DATA EXTRACTS ->
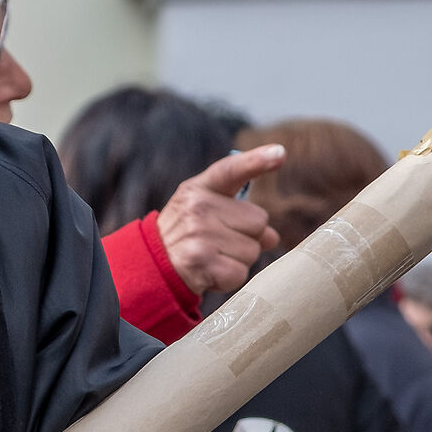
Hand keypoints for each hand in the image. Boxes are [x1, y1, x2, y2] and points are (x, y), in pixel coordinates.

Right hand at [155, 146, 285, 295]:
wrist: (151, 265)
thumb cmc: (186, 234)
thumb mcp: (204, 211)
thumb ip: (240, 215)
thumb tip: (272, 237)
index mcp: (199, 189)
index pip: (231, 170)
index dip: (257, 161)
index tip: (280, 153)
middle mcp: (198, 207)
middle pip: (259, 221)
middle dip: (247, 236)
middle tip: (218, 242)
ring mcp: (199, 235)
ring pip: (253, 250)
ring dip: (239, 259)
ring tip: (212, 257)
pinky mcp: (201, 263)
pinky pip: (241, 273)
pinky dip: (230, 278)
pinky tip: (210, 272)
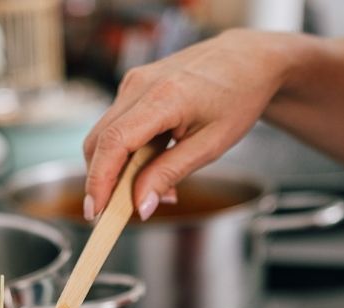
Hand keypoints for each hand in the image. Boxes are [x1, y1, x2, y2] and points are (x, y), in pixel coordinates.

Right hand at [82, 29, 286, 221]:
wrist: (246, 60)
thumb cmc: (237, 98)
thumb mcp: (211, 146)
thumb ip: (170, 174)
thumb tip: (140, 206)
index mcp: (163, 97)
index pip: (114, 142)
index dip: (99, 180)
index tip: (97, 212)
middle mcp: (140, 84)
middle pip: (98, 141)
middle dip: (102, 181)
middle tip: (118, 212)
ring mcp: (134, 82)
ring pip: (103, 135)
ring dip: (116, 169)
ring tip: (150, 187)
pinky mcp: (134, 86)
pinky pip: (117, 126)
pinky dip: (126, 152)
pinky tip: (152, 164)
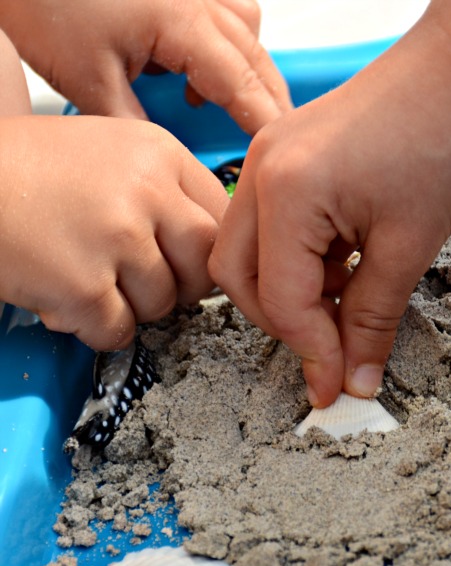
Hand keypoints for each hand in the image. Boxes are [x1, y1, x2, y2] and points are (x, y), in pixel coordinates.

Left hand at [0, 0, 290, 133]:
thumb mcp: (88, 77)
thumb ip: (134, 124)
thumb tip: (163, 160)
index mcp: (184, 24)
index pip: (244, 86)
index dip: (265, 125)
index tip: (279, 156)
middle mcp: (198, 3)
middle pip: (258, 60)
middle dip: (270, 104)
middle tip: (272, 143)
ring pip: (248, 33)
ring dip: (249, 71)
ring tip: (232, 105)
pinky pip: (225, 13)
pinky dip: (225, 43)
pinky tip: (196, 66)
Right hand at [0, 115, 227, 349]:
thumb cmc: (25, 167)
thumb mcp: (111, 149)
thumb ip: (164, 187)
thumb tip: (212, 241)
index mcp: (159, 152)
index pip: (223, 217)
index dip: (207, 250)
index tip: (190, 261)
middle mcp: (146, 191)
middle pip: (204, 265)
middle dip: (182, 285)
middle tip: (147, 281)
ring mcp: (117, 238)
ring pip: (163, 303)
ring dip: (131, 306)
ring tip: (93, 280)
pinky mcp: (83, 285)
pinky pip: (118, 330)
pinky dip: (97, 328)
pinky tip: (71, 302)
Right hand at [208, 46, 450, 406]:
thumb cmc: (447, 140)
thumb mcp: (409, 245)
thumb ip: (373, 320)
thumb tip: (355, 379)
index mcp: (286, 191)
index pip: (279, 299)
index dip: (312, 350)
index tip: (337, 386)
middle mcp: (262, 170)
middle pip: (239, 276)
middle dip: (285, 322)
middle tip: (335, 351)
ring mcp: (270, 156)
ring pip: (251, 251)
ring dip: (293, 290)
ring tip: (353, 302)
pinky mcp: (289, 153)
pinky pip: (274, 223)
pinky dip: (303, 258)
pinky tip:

WORK TO COMPLETE -> Copy the entries above exactly, but only the stretch from the line containing "middle dip: (102, 181)" through the line containing "ring dip: (249, 71)". Keep both end lines; drop the pictures.

OUTPUT ->
middle dip: (102, 181)
middle tip: (118, 212)
ring mcp: (134, 82)
ring pip: (103, 135)
ring dip: (116, 169)
ring tip: (150, 187)
pinky mcp: (134, 86)
pinky pip: (117, 126)
pinky dip: (126, 152)
pinky tip: (152, 164)
Hand keypoints for each hand in the image. Boxes are [x1, y1, x2, y2] and points are (x, y), in pixel coordinates.

Left hand at [0, 0, 290, 133]:
thumb mcp: (88, 77)
thumb ip: (134, 124)
thumb tip: (163, 160)
index mcp: (184, 24)
index pip: (244, 86)
index dip: (265, 125)
index tip: (279, 156)
middle mcp: (198, 3)
middle pip: (258, 60)
middle dip: (270, 104)
middle tip: (272, 143)
ring pip: (248, 33)
ring dip: (249, 71)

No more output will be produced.